Reproduce the data below word for word, starting at the line with "scientific name: Frontinellina frutetorum" and going through the end of the data.

__Given data__:
=-=-=

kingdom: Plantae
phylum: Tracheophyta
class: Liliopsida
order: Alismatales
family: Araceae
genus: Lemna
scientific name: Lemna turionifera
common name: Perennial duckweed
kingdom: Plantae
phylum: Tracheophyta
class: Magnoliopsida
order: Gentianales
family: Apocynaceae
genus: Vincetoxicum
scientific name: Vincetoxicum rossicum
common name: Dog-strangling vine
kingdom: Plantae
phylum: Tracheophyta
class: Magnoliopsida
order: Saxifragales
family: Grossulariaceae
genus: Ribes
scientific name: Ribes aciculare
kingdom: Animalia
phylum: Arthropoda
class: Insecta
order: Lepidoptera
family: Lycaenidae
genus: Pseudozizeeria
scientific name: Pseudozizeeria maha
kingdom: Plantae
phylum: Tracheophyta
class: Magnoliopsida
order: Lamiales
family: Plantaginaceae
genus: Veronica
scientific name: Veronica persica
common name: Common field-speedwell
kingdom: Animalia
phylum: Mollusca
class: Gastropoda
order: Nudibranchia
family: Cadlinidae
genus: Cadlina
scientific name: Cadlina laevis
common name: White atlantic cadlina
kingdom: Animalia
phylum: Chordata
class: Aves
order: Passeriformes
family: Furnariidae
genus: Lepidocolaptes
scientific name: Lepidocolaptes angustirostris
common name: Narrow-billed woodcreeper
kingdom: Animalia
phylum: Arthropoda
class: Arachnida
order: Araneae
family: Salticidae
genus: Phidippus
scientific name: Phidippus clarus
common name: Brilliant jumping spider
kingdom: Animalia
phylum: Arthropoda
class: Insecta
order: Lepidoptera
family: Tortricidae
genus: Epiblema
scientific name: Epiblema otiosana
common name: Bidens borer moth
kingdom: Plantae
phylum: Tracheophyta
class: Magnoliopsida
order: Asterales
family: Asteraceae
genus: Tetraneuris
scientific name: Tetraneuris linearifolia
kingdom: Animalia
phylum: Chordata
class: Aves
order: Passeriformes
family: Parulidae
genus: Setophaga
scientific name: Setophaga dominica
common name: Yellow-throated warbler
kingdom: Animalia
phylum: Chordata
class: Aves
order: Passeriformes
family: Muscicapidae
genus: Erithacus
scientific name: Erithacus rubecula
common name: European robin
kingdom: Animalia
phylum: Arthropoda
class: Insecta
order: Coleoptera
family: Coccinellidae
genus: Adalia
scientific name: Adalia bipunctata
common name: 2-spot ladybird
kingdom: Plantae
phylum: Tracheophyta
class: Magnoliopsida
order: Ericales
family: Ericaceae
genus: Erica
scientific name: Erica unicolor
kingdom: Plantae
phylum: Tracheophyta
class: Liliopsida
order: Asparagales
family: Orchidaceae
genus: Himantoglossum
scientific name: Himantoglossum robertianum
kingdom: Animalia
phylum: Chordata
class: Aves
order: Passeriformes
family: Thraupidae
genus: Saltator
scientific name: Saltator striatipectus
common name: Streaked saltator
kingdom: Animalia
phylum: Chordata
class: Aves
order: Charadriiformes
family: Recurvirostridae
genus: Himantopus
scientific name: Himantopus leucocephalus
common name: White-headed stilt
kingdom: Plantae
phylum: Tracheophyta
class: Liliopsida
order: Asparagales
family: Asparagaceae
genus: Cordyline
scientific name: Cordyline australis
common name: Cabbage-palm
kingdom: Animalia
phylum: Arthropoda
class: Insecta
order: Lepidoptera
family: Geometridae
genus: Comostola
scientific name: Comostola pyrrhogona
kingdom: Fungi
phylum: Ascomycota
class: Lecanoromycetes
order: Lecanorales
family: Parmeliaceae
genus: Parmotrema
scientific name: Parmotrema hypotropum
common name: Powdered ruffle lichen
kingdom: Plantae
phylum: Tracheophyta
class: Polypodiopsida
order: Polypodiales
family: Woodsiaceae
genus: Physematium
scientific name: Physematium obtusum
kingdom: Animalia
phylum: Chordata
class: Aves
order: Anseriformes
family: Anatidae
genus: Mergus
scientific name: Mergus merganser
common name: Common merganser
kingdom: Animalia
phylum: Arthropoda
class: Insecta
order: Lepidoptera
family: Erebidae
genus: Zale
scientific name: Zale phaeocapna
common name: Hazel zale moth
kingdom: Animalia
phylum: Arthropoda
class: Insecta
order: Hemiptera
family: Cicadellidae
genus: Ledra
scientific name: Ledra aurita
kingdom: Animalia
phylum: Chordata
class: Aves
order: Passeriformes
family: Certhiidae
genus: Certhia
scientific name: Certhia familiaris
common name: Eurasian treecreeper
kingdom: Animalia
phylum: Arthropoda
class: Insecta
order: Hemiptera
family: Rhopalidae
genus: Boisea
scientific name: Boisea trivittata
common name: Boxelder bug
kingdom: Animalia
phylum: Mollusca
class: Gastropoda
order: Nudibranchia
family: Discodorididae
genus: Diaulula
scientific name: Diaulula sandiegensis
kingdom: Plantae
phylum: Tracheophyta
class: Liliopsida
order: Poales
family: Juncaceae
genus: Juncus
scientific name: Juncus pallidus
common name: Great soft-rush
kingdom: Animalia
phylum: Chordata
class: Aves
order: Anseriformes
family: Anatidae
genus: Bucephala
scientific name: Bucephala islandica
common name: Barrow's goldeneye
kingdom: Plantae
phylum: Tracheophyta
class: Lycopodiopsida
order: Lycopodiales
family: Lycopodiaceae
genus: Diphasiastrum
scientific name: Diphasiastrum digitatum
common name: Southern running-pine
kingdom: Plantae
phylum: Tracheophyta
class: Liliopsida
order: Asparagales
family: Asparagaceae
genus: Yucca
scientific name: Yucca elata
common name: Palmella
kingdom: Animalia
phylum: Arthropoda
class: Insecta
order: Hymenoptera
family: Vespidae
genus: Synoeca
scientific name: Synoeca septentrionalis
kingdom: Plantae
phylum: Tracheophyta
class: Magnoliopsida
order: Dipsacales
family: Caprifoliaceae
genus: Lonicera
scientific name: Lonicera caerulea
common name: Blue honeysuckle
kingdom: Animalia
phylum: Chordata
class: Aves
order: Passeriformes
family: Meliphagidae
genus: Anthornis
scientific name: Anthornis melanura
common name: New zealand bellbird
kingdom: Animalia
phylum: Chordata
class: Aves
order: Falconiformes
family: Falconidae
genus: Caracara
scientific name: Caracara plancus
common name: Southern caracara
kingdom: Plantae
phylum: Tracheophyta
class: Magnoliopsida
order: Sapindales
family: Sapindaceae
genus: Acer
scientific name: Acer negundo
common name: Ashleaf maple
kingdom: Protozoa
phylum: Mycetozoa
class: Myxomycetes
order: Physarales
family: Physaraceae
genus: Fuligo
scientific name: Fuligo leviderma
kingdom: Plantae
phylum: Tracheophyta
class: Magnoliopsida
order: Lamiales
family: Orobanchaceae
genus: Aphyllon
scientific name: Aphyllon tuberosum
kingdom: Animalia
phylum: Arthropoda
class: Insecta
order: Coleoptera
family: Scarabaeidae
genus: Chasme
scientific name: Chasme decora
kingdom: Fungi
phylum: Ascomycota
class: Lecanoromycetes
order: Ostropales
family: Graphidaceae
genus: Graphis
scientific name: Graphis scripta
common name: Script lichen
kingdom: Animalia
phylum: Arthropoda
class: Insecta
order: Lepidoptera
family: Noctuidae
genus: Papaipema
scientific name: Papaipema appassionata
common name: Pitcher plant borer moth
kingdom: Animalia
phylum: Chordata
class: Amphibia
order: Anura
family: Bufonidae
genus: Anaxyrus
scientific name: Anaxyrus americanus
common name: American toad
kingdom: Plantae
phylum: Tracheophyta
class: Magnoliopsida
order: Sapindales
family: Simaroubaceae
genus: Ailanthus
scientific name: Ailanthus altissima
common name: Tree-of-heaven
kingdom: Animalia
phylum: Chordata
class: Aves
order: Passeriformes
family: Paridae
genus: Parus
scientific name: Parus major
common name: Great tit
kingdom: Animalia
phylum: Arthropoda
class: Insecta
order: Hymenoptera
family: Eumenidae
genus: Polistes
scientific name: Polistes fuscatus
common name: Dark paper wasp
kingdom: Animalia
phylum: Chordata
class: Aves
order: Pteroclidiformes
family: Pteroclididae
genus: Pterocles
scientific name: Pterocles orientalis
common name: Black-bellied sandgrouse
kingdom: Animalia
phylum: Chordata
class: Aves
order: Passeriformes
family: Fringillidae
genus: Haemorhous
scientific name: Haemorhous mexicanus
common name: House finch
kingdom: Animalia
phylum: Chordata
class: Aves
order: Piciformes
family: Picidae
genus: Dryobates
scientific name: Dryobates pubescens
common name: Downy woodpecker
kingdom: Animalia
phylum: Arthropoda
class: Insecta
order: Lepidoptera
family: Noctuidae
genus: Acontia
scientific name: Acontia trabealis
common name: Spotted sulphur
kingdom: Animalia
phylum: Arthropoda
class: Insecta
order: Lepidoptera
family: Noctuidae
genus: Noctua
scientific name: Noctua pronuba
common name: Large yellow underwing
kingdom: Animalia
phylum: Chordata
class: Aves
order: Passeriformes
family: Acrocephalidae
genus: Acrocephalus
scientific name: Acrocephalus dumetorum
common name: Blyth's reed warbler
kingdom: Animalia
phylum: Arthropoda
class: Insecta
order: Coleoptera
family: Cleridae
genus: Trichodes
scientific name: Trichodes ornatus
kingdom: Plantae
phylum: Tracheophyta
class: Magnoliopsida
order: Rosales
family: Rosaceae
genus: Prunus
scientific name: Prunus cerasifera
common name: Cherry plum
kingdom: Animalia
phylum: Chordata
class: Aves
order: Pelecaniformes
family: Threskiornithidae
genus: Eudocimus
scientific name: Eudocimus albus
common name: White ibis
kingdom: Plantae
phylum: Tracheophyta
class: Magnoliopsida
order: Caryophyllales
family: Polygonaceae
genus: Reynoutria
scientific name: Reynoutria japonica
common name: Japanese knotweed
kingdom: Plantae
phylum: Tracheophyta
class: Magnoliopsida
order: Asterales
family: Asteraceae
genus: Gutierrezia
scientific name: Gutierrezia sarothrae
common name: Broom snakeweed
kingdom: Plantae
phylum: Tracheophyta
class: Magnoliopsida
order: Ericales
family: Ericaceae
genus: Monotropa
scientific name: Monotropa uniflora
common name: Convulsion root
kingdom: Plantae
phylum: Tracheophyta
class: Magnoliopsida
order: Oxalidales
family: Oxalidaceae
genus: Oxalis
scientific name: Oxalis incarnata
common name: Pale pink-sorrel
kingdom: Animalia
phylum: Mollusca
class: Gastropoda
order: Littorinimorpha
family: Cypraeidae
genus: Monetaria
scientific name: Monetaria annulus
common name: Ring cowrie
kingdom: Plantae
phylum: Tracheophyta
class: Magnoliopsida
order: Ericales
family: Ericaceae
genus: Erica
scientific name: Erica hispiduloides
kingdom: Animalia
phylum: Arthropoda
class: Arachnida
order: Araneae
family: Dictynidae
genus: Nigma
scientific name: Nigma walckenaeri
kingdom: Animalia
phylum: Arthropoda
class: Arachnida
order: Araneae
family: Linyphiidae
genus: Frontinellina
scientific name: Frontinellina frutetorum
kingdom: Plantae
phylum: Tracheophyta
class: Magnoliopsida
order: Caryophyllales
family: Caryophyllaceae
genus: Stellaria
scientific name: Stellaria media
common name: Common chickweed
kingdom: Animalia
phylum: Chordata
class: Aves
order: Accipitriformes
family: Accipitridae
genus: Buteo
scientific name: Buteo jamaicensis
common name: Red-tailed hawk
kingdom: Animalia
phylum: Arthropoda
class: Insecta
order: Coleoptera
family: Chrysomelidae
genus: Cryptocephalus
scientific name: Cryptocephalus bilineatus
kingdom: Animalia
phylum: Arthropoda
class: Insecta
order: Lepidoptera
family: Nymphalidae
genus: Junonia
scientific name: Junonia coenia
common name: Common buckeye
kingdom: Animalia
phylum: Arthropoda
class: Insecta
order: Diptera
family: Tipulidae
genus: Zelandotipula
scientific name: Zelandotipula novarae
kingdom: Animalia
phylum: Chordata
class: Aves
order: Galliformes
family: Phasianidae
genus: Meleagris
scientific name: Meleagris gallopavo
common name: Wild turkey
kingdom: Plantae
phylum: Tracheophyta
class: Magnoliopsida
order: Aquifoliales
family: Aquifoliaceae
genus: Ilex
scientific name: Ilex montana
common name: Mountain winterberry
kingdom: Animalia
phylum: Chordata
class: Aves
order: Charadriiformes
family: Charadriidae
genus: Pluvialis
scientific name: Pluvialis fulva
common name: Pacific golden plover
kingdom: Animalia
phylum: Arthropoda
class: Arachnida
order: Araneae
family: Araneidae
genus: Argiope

=-=-=

__Expected answer__:
scientific name: Frontinellina frutetorum
kingdom: Plantae
phylum: Tracheophyta
class: Magnoliopsida
order: Caryophyllales
family: Caryophyllaceae
genus: Stellaria
scientific name: Stellaria media
common name: Common chickweed
kingdom: Animalia
phylum: Chordata
class: Aves
order: Accipitriformes
family: Accipitridae
genus: Buteo
scientific name: Buteo jamaicensis
common name: Red-tailed hawk
kingdom: Animalia
phylum: Arthropoda
class: Insecta
order: Coleoptera
family: Chrysomelidae
genus: Cryptocephalus
scientific name: Cryptocephalus bilineatus
kingdom: Animalia
phylum: Arthropoda
class: Insecta
order: Lepidoptera
family: Nymphalidae
genus: Junonia
scientific name: Junonia coenia
common name: Common buckeye
kingdom: Animalia
phylum: Arthropoda
class: Insecta
order: Diptera
family: Tipulidae
genus: Zelandotipula
scientific name: Zelandotipula novarae
kingdom: Animalia
phylum: Chordata
class: Aves
order: Galliformes
family: Phasianidae
genus: Meleagris
scientific name: Meleagris gallopavo
common name: Wild turkey
kingdom: Plantae
phylum: Tracheophyta
class: Magnoliopsida
order: Aquifoliales
family: Aquifoliaceae
genus: Ilex
scientific name: Ilex montana
common name: Mountain winterberry
kingdom: Animalia
phylum: Chordata
class: Aves
order: Charadriiformes
family: Charadriidae
genus: Pluvialis
scientific name: Pluvialis fulva
common name: Pacific golden plover
kingdom: Animalia
phylum: Arthropoda
class: Arachnida
order: Araneae
family: Araneidae
genus: Argiope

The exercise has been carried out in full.